== Assignment ==
Tally the lines in the material below that contain the string "IPTV", with case counting, and reply with the number alone.

== Data for this task ==

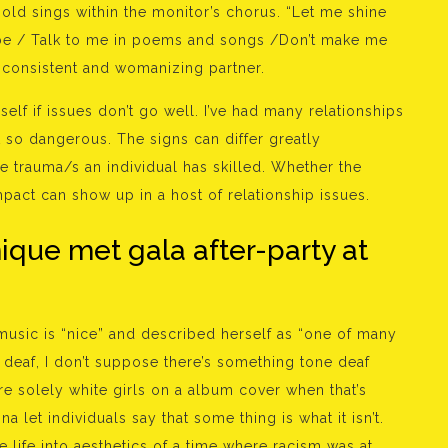
-old sings within the monitor’s chorus. “Let me shine
 be / Talk to me in poems and songs /Don’t make me
inconsistent and womanizing partner.
self if issues don’t go well. I’ve had many relationships
so dangerous. The signs can differ greatly
e trauma/s an individual has skilled. Whether the
mpact can show up in a host of relationship issues.
ique met gala after-party at
music is “nice” and described herself as “one of many
ne deaf, I don’t suppose there’s something tone deaf
e solely white girls on a album cover when that’s
a let individuals say that some thing is what it isn’t.
the life into aesthetics of a time where racism was at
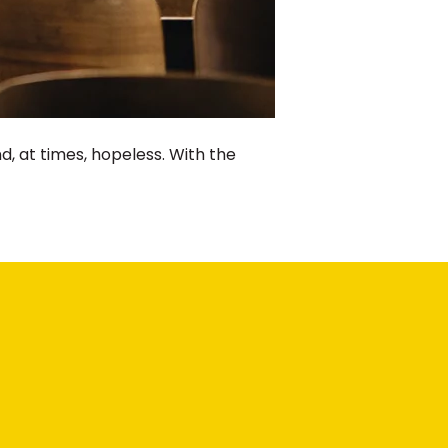
 at times, hopeless. With the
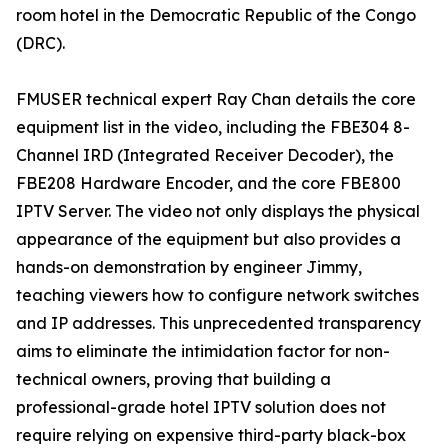
room hotel in the Democratic Republic of the Congo
(DRC).
FMUSER technical expert Ray Chan details the core
equipment list in the video, including the FBE304 8-
Channel IRD (Integrated Receiver Decoder), the
FBE208 Hardware Encoder, and the core FBE800
IPTV Server. The video not only displays the physical
appearance of the equipment but also provides a
hands-on demonstration by engineer Jimmy,
teaching viewers how to configure network switches
and IP addresses. This unprecedented transparency
aims to eliminate the intimidation factor for non-
technical owners, proving that building a
professional-grade hotel IPTV solution does not
require relying on expensive third-party black-box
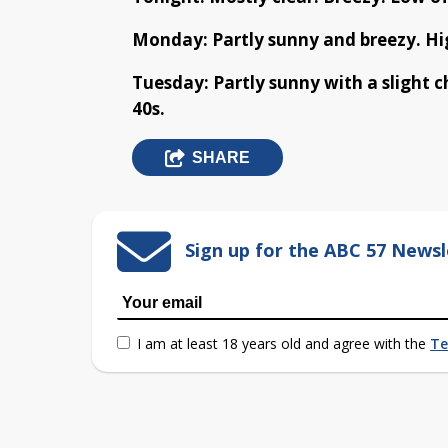
Monday: Partly sunny and breezy. Hig
Tuesday: Partly sunny with a slight 
40s.
SHARE
Sign up for the ABC 57 Newsl
I am at least 18 years old and agree with the
Te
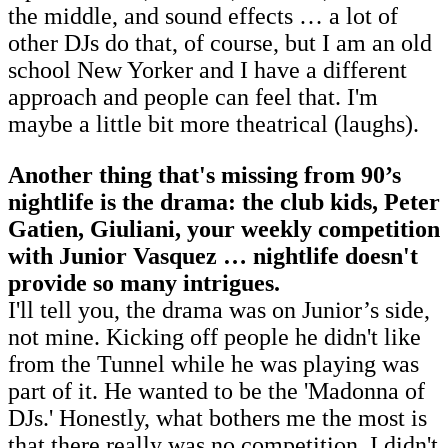
the middle, and sound effects … a lot of
other DJs do that, of course, but I am an old
school New Yorker and I have a different
approach and people can feel that. I'm
maybe a little bit more theatrical (laughs).
Another thing that's missing from 90’s
nightlife is the drama: the club kids, Peter
Gatien, Giuliani, your weekly competition
with Junior Vasquez … nightlife doesn't
provide so many intrigues.
I'll tell you, the drama was on Junior’s side,
not mine. Kicking off people he didn't like
from the Tunnel while he was playing was
part of it. He wanted to be the 'Madonna of
DJs.' Honestly, what bothers me the most is
that there really was no competition. I didn't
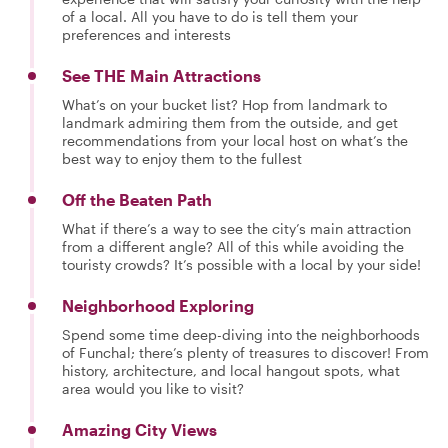
of a local. All you have to do is tell them your
preferences and interests
See THE Main Attractions
What’s on your bucket list? Hop from landmark to
landmark admiring them from the outside, and get
recommendations from your local host on what’s the
best way to enjoy them to the fullest
Off the Beaten Path
What if there’s a way to see the city’s main attraction
from a different angle? All of this while avoiding the
touristy crowds? It’s possible with a local by your side!
Neighborhood Exploring
Spend some time deep-diving into the neighborhoods
of Funchal; there’s plenty of treasures to discover! From
history, architecture, and local hangout spots, what
area would you like to visit?
Amazing City Views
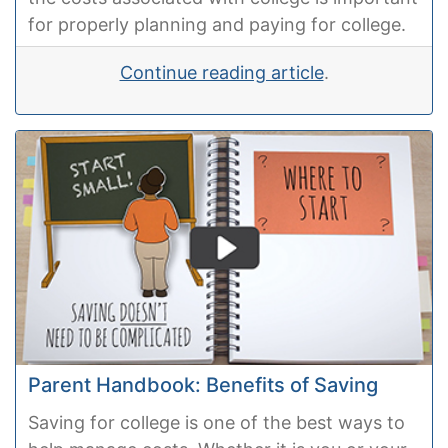
for properly planning and paying for college.
Continue reading article
.
Parent Handbook: Benefits of Saving
Saving for college is one of the best ways to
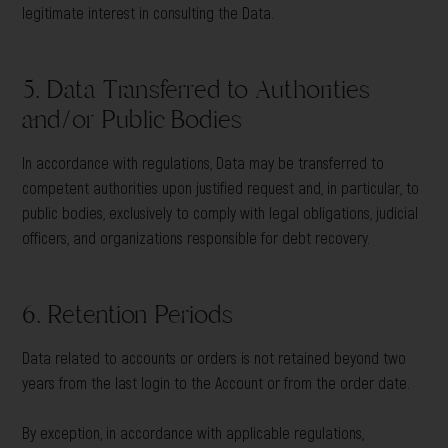
legitimate interest in consulting the Data.
5. Data Transferred to Authorities
and/or Public Bodies
In accordance with regulations, Data may be transferred to
competent authorities upon justified request and, in particular, to
public bodies, exclusively to comply with legal obligations, judicial
officers, and organizations responsible for debt recovery.
6. Retention Periods
Data related to accounts or orders is not retained beyond two
years from the last login to the Account or from the order date.
By exception, in accordance with applicable regulations,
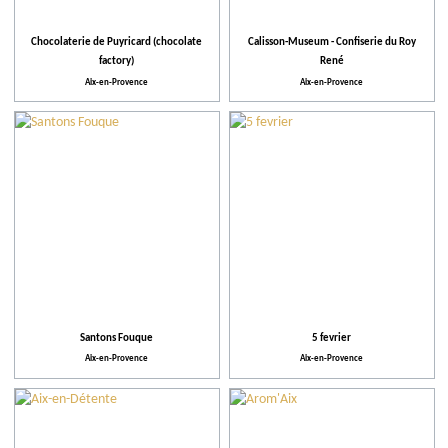
Activities and Leisure
Chocolaterie de Puyricard (chocolate
Calisson-Museum - Confiserie du Roy
Activities
factory)
René
Aix-en-Provence
Aix-en-Provence
Facilities and Services
Action for the environment
Ratings
Santons Fouque
5 fevrier
Aix-en-Provence
Aix-en-Provence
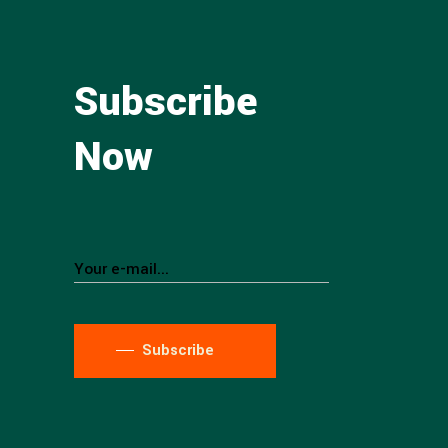
Subscribe
Now
Subscribe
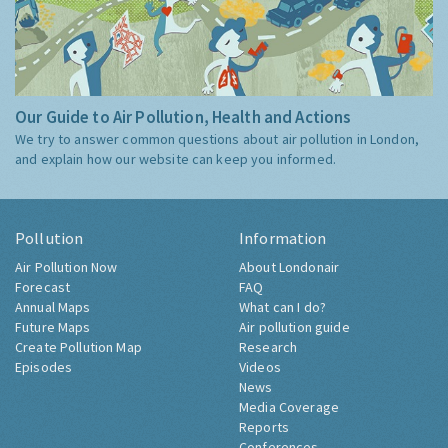
Our Guide to Air Pollution, Health and Actions
We try to answer common questions about air pollution in London,
and explain how our website can keep you informed.
Pollution
Information
Air Pollution Now
About Londonair
Forecast
FAQ
Annual Maps
What can I do?
Future Maps
Air pollution guide
Create Pollution Map
Research
Episodes
Videos
News
Media Coverage
Reports
Conferences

== Output ==
2